• [Excerpt]:
---+---

Peterson said the dam, finished in 1949, needs upgrades to handle the type of “maximum flood” that the federal government has been focused on since 2005’s Hurricane Katrina.
Currently, there is a 4.7 percent chance that the dam could experience excess water elevations — 1,494.9 feet above sea level and higher — that could threaten the structure’s stability, Peterson said.
By next year, following the current phase of improvements, that probability will hopefully be down to 1.7 percent, as the excess elevation would have to be at least 1,514.4 feet.
“We’re going to buy down the risk by raising the maximum flood control by 20 feet by installing 50 more anchors at the base of the structure,” Peterson said.
The colonel said the risk probability will hopefully be brought down to 0.02 or 0.01 percent around 2020, following all the planned improvements.
The highest “pool of record” — the highest water elevation ever recorded at the dam — was 1,506 feet during the 1960 flood. By next year, the dam should be able to safely handle a repeat of that elevation, he said.
Peterson pointed out that the dam’s operations have been modified because of water elevation concerns. In a serious weather event, if the water behind the dam is rising, “we’ll be discharging as much as we can as fast as we can” in outflow downstream, he said.
“We will not destroy the integrity of this dam if at all possible, so we are going to outflow, and it could cause impacts... it could cause flooding downstream,” Peterson said. “But the feeling is, we’re not going to cause catastrophic failure of that dam.”
He said a water control gauge about 200 meters upstream of the Route 20 bridge records what the outflow and elevation of water is downstream from the dam. When the gauge reaches 10.7 feet, that is considered the “impact stage” of outflow, and dam officials don’t want to release more water than that.
“We just can’t hold more than we safely think we can,” Peterson said.

---+---

• [Dataset records]:
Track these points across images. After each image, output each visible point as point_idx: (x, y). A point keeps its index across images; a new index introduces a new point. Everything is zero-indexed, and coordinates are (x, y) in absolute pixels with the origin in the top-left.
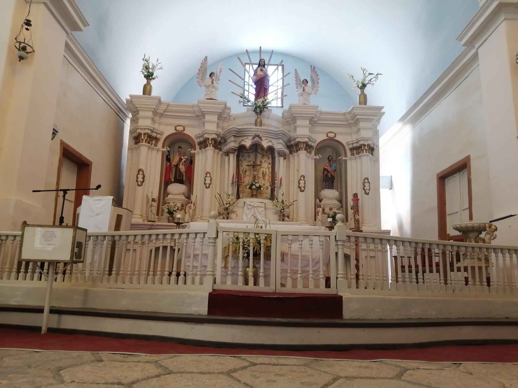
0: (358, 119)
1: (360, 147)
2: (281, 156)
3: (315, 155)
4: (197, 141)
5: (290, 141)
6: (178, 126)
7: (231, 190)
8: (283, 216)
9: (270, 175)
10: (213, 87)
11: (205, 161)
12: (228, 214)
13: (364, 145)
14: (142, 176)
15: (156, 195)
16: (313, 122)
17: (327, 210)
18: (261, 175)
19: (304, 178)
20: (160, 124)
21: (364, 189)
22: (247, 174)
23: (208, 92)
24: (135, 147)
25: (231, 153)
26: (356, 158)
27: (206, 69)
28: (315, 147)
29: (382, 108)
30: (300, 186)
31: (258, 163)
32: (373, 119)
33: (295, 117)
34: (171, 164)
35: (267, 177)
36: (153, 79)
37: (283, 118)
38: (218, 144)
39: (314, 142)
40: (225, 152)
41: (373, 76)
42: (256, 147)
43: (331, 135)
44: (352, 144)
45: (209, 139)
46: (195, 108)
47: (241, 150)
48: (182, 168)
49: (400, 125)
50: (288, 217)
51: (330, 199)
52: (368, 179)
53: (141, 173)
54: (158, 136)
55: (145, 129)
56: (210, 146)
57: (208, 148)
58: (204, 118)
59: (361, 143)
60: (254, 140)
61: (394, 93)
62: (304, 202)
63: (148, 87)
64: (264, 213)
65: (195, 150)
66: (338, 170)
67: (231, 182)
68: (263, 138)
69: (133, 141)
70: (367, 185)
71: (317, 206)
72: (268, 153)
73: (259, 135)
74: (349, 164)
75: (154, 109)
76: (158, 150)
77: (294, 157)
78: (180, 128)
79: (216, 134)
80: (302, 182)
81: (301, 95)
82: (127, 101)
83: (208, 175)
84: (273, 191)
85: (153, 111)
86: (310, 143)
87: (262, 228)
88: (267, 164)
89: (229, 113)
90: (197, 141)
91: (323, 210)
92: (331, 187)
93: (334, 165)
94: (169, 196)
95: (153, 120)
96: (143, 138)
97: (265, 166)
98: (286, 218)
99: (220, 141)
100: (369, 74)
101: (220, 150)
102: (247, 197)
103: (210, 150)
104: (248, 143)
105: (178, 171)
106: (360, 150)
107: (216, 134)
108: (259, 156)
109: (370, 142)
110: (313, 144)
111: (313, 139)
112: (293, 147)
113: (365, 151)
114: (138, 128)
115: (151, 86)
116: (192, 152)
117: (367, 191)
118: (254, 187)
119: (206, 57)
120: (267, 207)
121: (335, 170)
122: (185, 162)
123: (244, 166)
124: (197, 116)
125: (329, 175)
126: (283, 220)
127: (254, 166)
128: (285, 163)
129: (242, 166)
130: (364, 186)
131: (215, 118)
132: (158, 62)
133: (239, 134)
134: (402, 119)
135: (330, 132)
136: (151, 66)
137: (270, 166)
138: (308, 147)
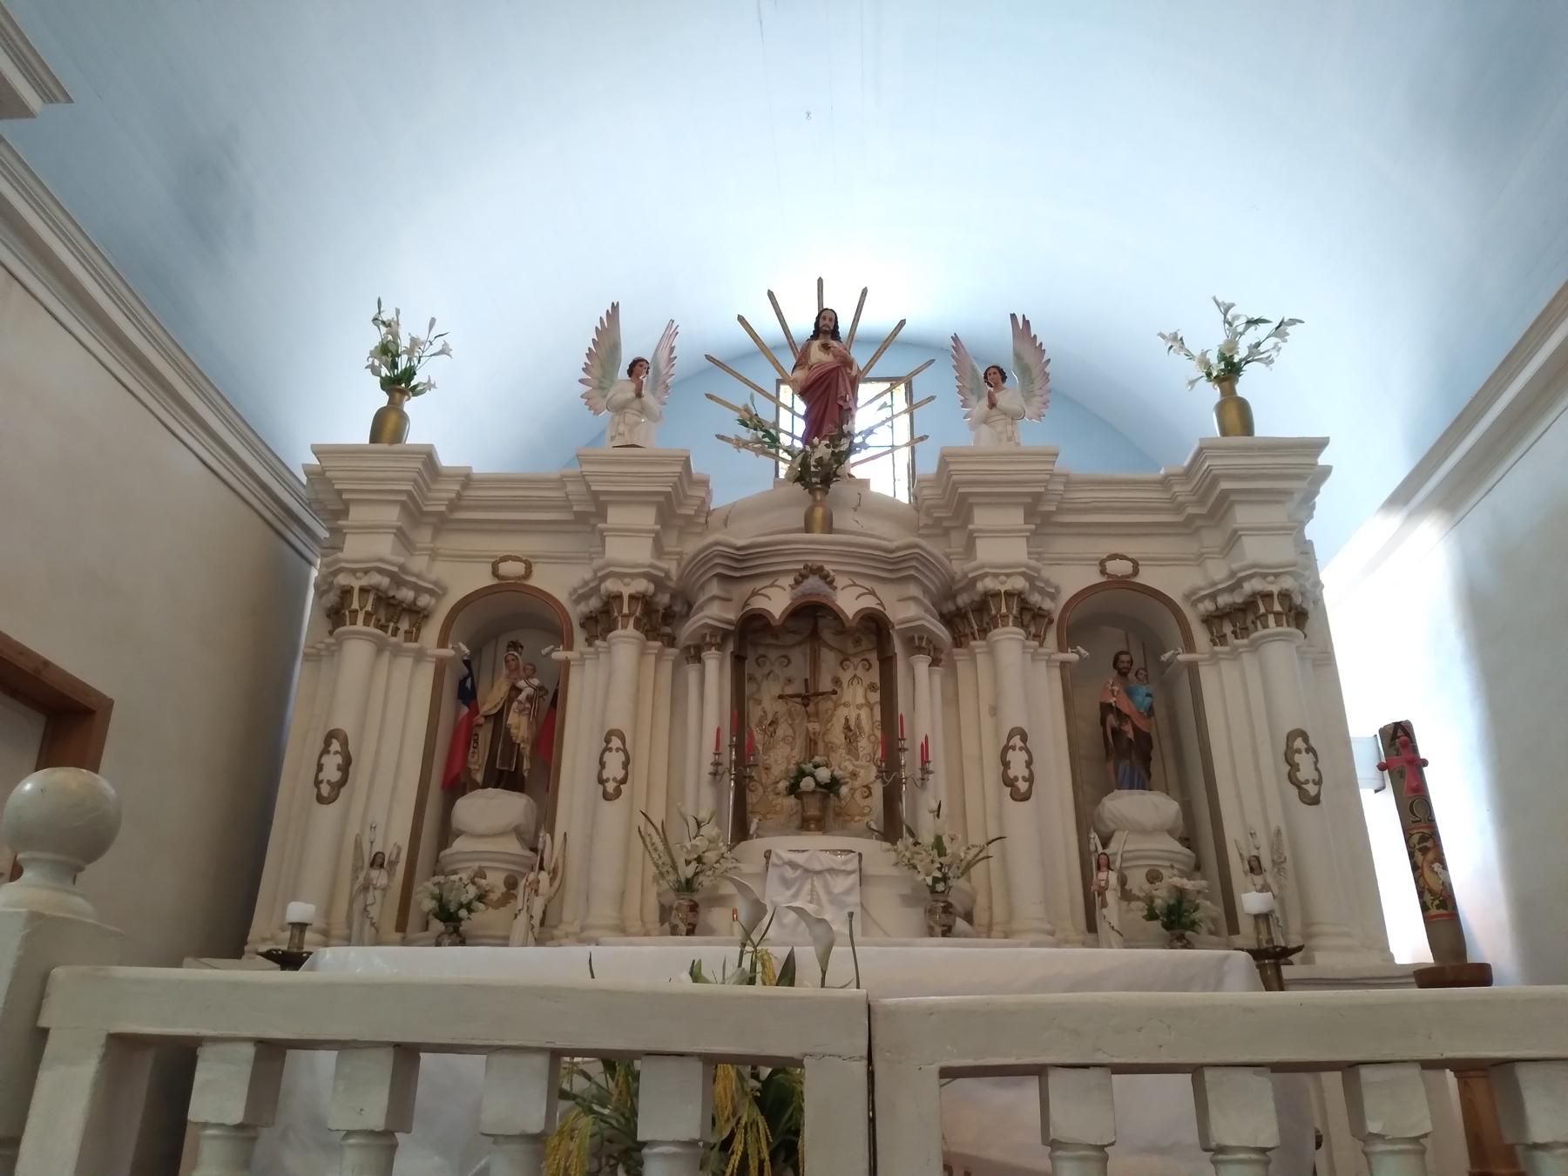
0: (1226, 494)
1: (1249, 605)
2: (920, 650)
3: (1062, 649)
4: (576, 612)
5: (951, 595)
6: (504, 559)
7: (704, 799)
8: (944, 912)
9: (878, 733)
10: (643, 411)
11: (608, 687)
12: (694, 908)
13: (1267, 596)
14: (339, 759)
15: (396, 836)
16: (1045, 511)
17: (1137, 881)
18: (837, 736)
19: (1024, 738)
20: (434, 555)
21: (1292, 778)
22: (780, 732)
23: (622, 428)
24: (328, 646)
25: (710, 645)
26: (1235, 655)
27: (615, 348)
28: (1056, 617)
29: (1319, 445)
30: (1011, 773)
31: (826, 685)
32: (1288, 493)
33: (964, 496)
34: (474, 711)
35: (864, 744)
36: (415, 391)
37: (917, 509)
38: (659, 617)
39: (1053, 597)
40: (688, 648)
41: (1262, 331)
42: (811, 615)
43: (1119, 568)
44: (1213, 597)
45: (619, 597)
46: (570, 488)
47: (751, 631)
48: (519, 725)
49: (1395, 520)
50: (968, 917)
51: (1143, 831)
52: (1303, 735)
53: (335, 746)
54: (424, 600)
55: (366, 572)
56: (624, 627)
57: (619, 632)
58: (604, 518)
59: (1248, 587)
60: (800, 589)
61: (1353, 395)
62: (1033, 841)
63: (393, 418)
64: (854, 898)
65: (570, 647)
66: (1160, 712)
67: (710, 769)
68: (841, 581)
69: (326, 625)
70: (1304, 760)
71: (1091, 864)
72: (865, 644)
73: (821, 569)
74: (1207, 676)
75: (408, 493)
76: (420, 656)
77: (973, 657)
78: (511, 569)
79: (647, 576)
80: (1017, 759)
81: (986, 421)
82: (315, 475)
83: (616, 742)
84: (891, 798)
85: (403, 504)
86: (1035, 598)
87: (788, 975)
88: (860, 691)
89: (704, 502)
90: (576, 612)
91: (1123, 881)
92: (1141, 780)
93: (1143, 690)
94: (459, 845)
95: (401, 535)
96: (355, 605)
97: (855, 701)
98: (960, 924)
99: (668, 608)
100: (1250, 322)
101: (671, 641)
102: (783, 830)
103: (625, 643)
104: (777, 601)
105: (497, 739)
106: (1250, 617)
107: (647, 576)
108: (828, 658)
109: (1288, 583)
110: (1047, 605)
111: (1047, 582)
112: (967, 616)
113: (1271, 618)
114: (341, 570)
115: (403, 419)
116: (555, 655)
117: (1312, 789)
118: (807, 784)
119: (615, 307)
120: (870, 869)
121: (1150, 711)
122: (529, 699)
123: (768, 699)
124: (581, 518)
125: (1128, 728)
126: (947, 931)
127: (809, 697)
128: (937, 679)
129: (759, 702)
130: (1294, 767)
131: (646, 517)
132: (435, 332)
133: (740, 566)
134: (1400, 498)
135: (1114, 557)
136: (404, 343)
137: (875, 697)
138: (1030, 616)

---+---

• [Objective]:
Answer these questions using the dam excerpt:
1. In what year was the dam finished?
2. What is the highest water elevation ever recorded at the dam, and in which flood did it occur?
3. What gauge reading marks the "impact stage" of outflow?
This data comes from a separate source, not from the dam excerpt.

• [Correct result]:
1. 1949
2. 1,506 feet, during the 1960 flood
3. 10.7 feet